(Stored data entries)
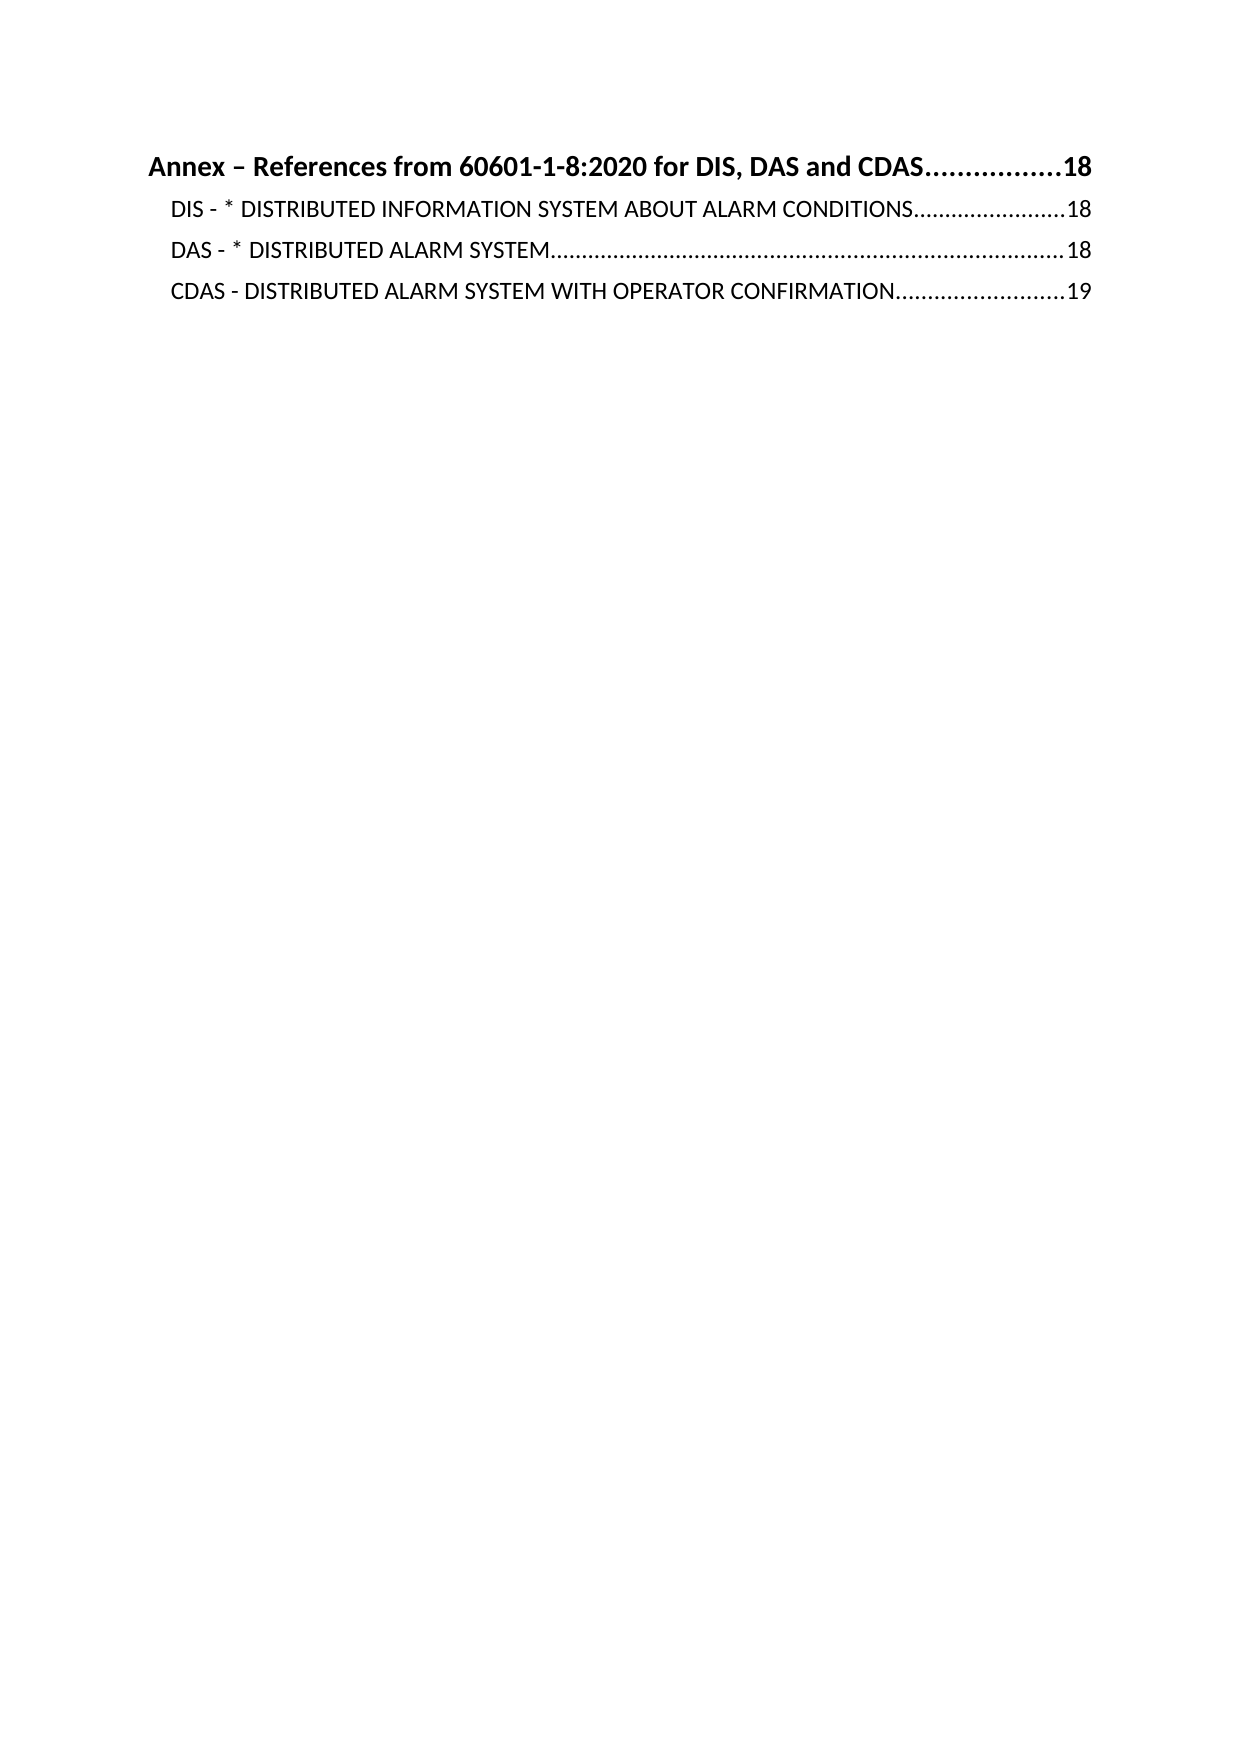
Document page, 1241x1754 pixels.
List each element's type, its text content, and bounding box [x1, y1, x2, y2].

text DIS - * DISTRIBUTED INFORMATION SYSTEM ABOUT ALARM CONDITIONS 18 [171, 194, 1093, 224]
text Annex – References from 60601-1-8:2020 for DIS, DAS and CDAS 18 [148, 148, 1093, 183]
text CDAS - DISTRIBUTED ALARM SYSTEM WITH OPERATOR CONFIRMATION 19 [171, 276, 1093, 306]
text DAS - * DISTRIBUTED ALARM SYSTEM 18 [171, 234, 1093, 265]
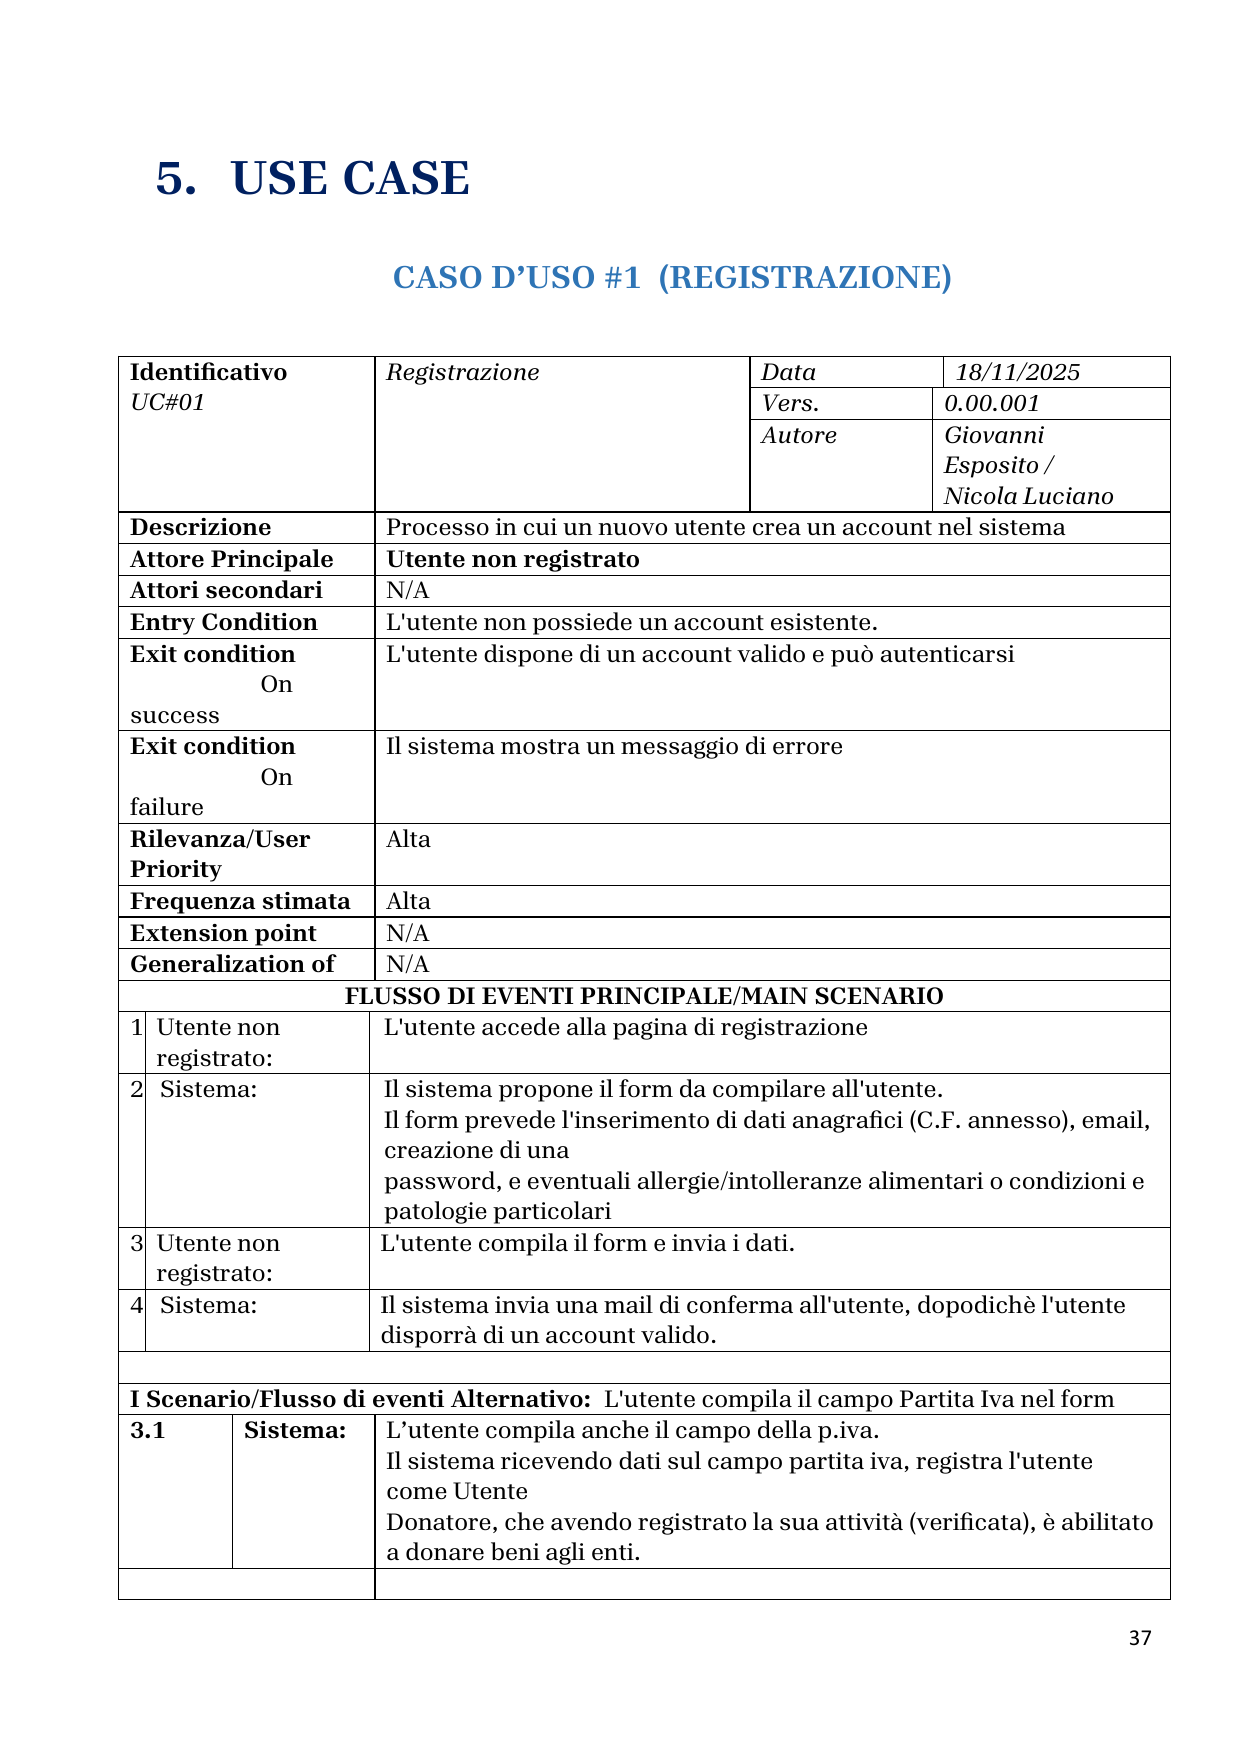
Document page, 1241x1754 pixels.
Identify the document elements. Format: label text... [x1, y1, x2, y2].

table_cell L’utente compila anche il campo della p.iva. Il sistema ricevendo dati sul campo partita iva, registra l'utente come Utente Donatore, che avendo registrato la sua attività (verificata), è abilitato a donare beni agli enti. [376, 1415, 1170, 1568]
table_cell Il sistema mostra un messaggio di errore [376, 731, 1170, 823]
table_cell 3.1 [119, 1415, 232, 1568]
table_header Registrazione [376, 357, 749, 511]
table_cell 0.00.001 [933, 388, 1170, 419]
table_cell 2 [119, 1074, 145, 1227]
table_cell L'utente dispone di un account valido e può autenticarsi [376, 639, 1170, 730]
table_cell Attori secondari [119, 576, 374, 606]
table_cell Exit condition On success [119, 639, 374, 730]
table_cell Processo in cui un nuovo utente crea un account nel sistema [376, 513, 1170, 543]
table_cell Sistema: [233, 1415, 374, 1568]
table_cell Giovanni Esposito / Nicola Luciano [933, 420, 1170, 511]
table_cell Vers. [751, 388, 932, 419]
table_cell Generalization of [119, 949, 374, 979]
table_cell Utente non registrato: [146, 1228, 369, 1289]
table_cell Sistema: [146, 1290, 369, 1351]
table_header Identificativo UC#01 [119, 357, 374, 511]
subtitle USE CASE [156, 148, 1152, 209]
table_header Data [751, 357, 943, 387]
table_cell 3 [119, 1228, 145, 1289]
table_cell L'utente non possiede un account esistente. [376, 607, 1170, 638]
table_cell 1 [119, 1012, 145, 1073]
text CASO D’USO #1 (REGISTRAZIONE) [118, 257, 1152, 298]
table_cell Entry Condition [119, 607, 374, 638]
table_cell [119, 1569, 374, 1599]
table_cell N/A [376, 918, 1170, 948]
table_cell L'utente accede alla pagina di registrazione [370, 1012, 1170, 1073]
table_cell Utente non registrato: [146, 1012, 369, 1073]
table_cell Autore [751, 420, 932, 511]
table_cell Extension point [119, 918, 374, 948]
table_cell Alta [376, 824, 1170, 885]
table_cell N/A [376, 949, 1170, 979]
table_cell Alta [376, 886, 1170, 916]
table_cell Utente non registrato [376, 544, 1170, 574]
table_cell Descrizione [119, 513, 374, 543]
table_cell 4 [119, 1290, 145, 1351]
table_cell [376, 1569, 1170, 1599]
table_cell Il sistema propone il form da compilare all'utente. Il form prevede l'inserimento di dati anagrafici (C.F. annesso), email, creazione di una password, e eventuali allergie/intolleranze alimentari o condizioni e patologie particolari [370, 1074, 1170, 1227]
table_cell Rilevanza/User Priority [119, 824, 374, 885]
table_cell Sistema: [146, 1074, 369, 1227]
table_cell N/A [376, 576, 1170, 606]
table_cell I Scenario/Flusso di eventi Alternativo: L'utente compila il campo Partita Iva nel form [119, 1384, 1170, 1414]
table_cell [119, 1352, 1170, 1383]
table_cell Exit condition On failure [119, 731, 374, 823]
table_cell FLUSSO DI EVENTI PRINCIPALE/MAIN SCENARIO [119, 981, 1170, 1011]
table_header 18/11/2025 [944, 357, 1170, 387]
table_cell L'utente compila il form e invia i dati. [370, 1228, 1170, 1289]
table_cell Il sistema invia una mail di conferma all'utente, dopodichè l'utente disporrà di un account valido. [370, 1290, 1170, 1351]
table_cell Attore Principale [119, 544, 374, 574]
table_cell Frequenza stimata [119, 886, 374, 916]
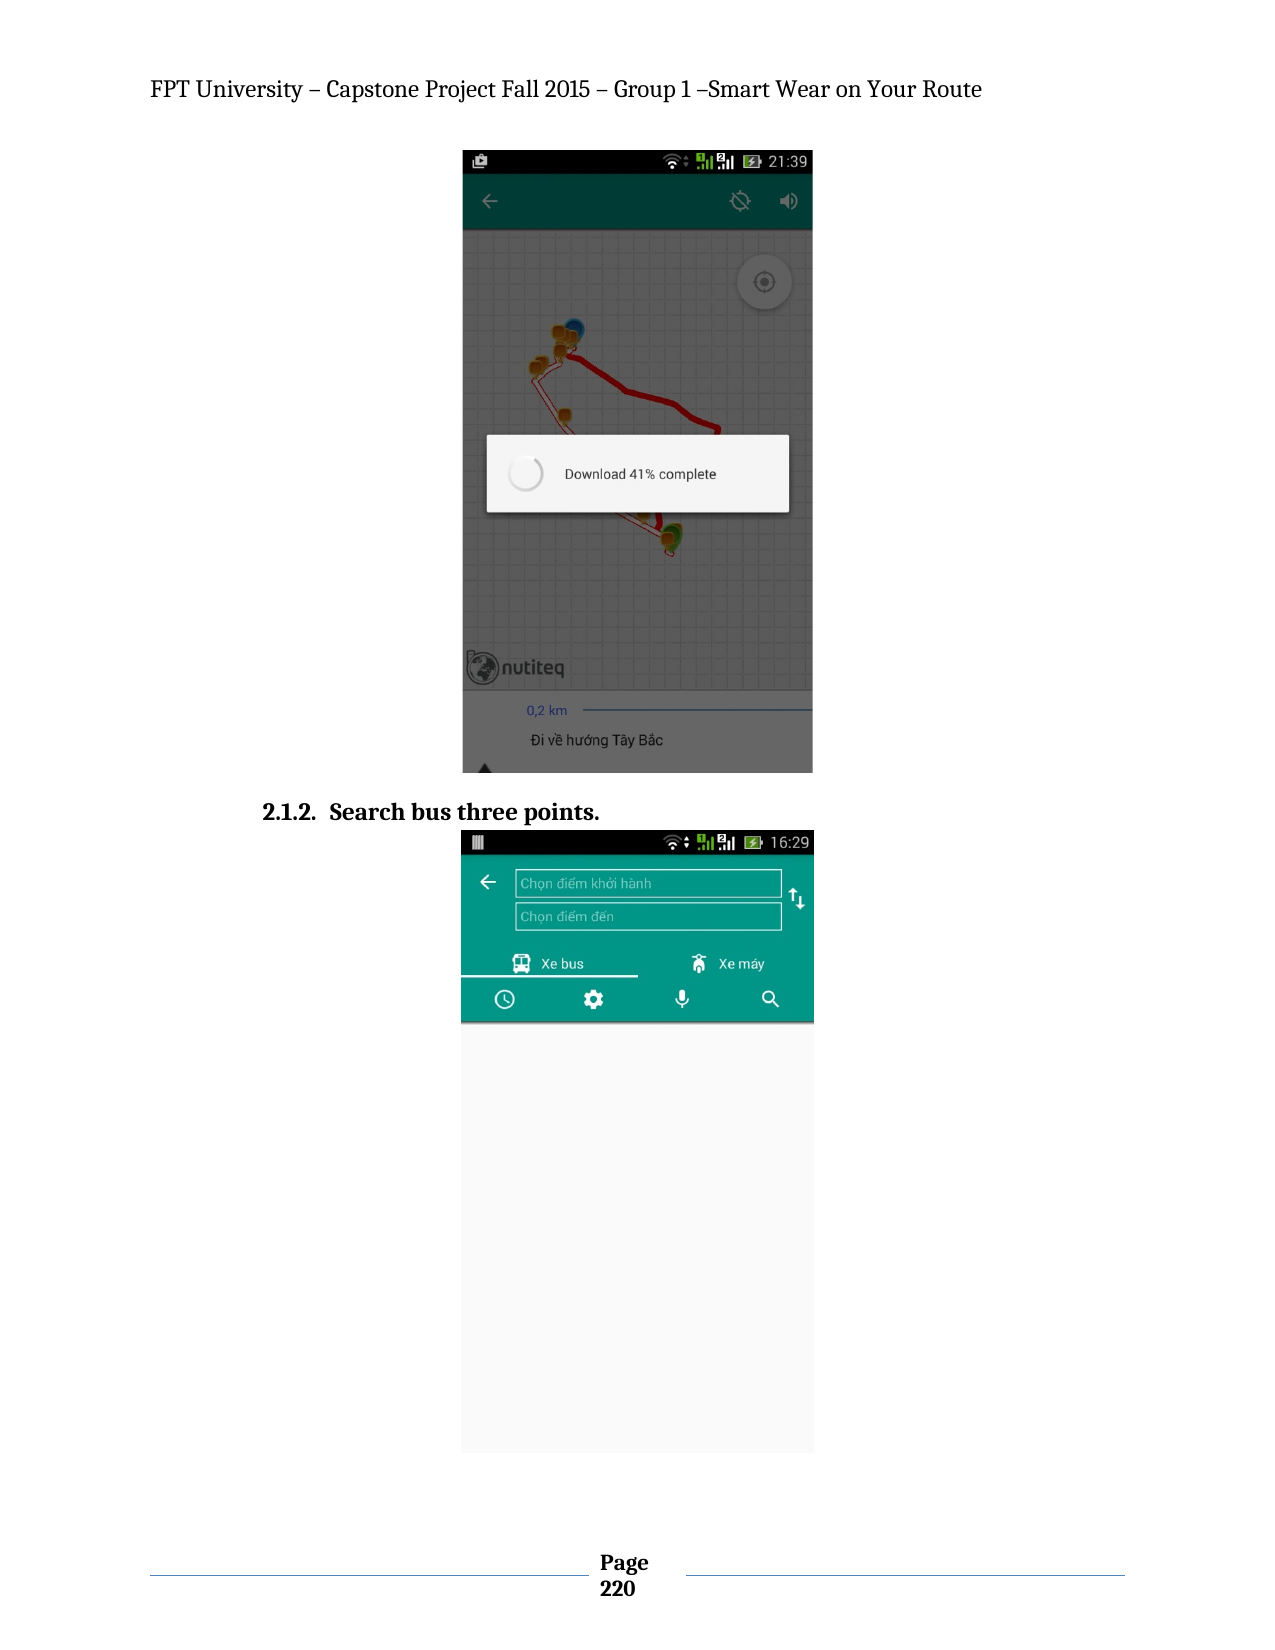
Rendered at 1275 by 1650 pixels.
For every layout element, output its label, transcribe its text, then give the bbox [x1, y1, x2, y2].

### What needs to be done
Each record above is to be copied exactly. Drop the pictures.

### Response to this task
Document page, 1241x1754 pixels.
List each element's type, its text content, and bounding box [x1, y1, x2, y2].

text DIS - * DISTRIBUTED INFORMATION SYSTEM ABOUT ALARM CONDITIONS 18 [171, 194, 1093, 224]
text Annex – References from 60601-1-8:2020 for DIS, DAS and CDAS 18 [148, 148, 1093, 183]
text CDAS - DISTRIBUTED ALARM SYSTEM WITH OPERATOR CONFIRMATION 19 [171, 276, 1093, 306]
text DAS - * DISTRIBUTED ALARM SYSTEM 18 [171, 234, 1093, 265]
Document page, 1241x1754 pixels.
Identify the document elements. Format: label text... [x1, y1, x2, y2].

table_cell L’utente compila anche il campo della p.iva. Il sistema ricevendo dati sul campo partita iva, registra l'utente come Utente Donatore, che avendo registrato la sua attività (verificata), è abilitato a donare beni agli enti. [376, 1415, 1170, 1568]
table_cell Il sistema mostra un messaggio di errore [376, 731, 1170, 823]
table_cell 3.1 [119, 1415, 232, 1568]
table_header Registrazione [376, 357, 749, 511]
table_cell 0.00.001 [933, 388, 1170, 419]
table_cell 2 [119, 1074, 145, 1227]
table_cell L'utente dispone di un account valido e può autenticarsi [376, 639, 1170, 730]
table_cell Attori secondari [119, 576, 374, 606]
table_cell Exit condition On success [119, 639, 374, 730]
table_cell Processo in cui un nuovo utente crea un account nel sistema [376, 513, 1170, 543]
table_cell Sistema: [233, 1415, 374, 1568]
table_cell Giovanni Esposito / Nicola Luciano [933, 420, 1170, 511]
table_cell Vers. [751, 388, 932, 419]
table_cell Generalization of [119, 949, 374, 979]
table_cell Utente non registrato: [146, 1228, 369, 1289]
table_cell Sistema: [146, 1290, 369, 1351]
table_header Identificativo UC#01 [119, 357, 374, 511]
subtitle USE CASE [156, 148, 1152, 209]
table_header Data [751, 357, 943, 387]
table_cell 3 [119, 1228, 145, 1289]
table_cell L'utente non possiede un account esistente. [376, 607, 1170, 638]
table_cell 1 [119, 1012, 145, 1073]
text CASO D’USO #1 (REGISTRAZIONE) [118, 257, 1152, 298]
table_cell Entry Condition [119, 607, 374, 638]
table_cell [119, 1569, 374, 1599]
table_cell N/A [376, 918, 1170, 948]
table_cell L'utente accede alla pagina di registrazione [370, 1012, 1170, 1073]
table_cell Utente non registrato: [146, 1012, 369, 1073]
table_cell Autore [751, 420, 932, 511]
table_cell Extension point [119, 918, 374, 948]
table_cell Alta [376, 824, 1170, 885]
table_cell N/A [376, 949, 1170, 979]
table_cell Alta [376, 886, 1170, 916]
table_cell Utente non registrato [376, 544, 1170, 574]
table_cell Descrizione [119, 513, 374, 543]
table_cell 4 [119, 1290, 145, 1351]
table_cell [376, 1569, 1170, 1599]
table_cell Il sistema propone il form da compilare all'utente. Il form prevede l'inserimento di dati anagrafici (C.F. annesso), email, creazione di una password, e eventuali allergie/intolleranze alimentari o condizioni e patologie particolari [370, 1074, 1170, 1227]
table_cell Rilevanza/User Priority [119, 824, 374, 885]
table_cell Sistema: [146, 1074, 369, 1227]
table_cell N/A [376, 576, 1170, 606]
table_cell I Scenario/Flusso di eventi Alternativo: L'utente compila il campo Partita Iva nel form [119, 1384, 1170, 1414]
table_cell [119, 1352, 1170, 1383]
table_cell Exit condition On failure [119, 731, 374, 823]
table_cell FLUSSO DI EVENTI PRINCIPALE/MAIN SCENARIO [119, 981, 1170, 1011]
table_header 18/11/2025 [944, 357, 1170, 387]
table_cell L'utente compila il form e invia i dati. [370, 1228, 1170, 1289]
table_cell Il sistema invia una mail di conferma all'utente, dopodichè l'utente disporrà di un account valido. [370, 1290, 1170, 1351]
table_cell Attore Principale [119, 544, 374, 574]
table_cell Frequenza stimata [119, 886, 374, 916]
Rendered at 1275 by 1650 pixels.
For every layout element, output its label, transcribe its text, then give the bbox [x1, y1, x2, y2].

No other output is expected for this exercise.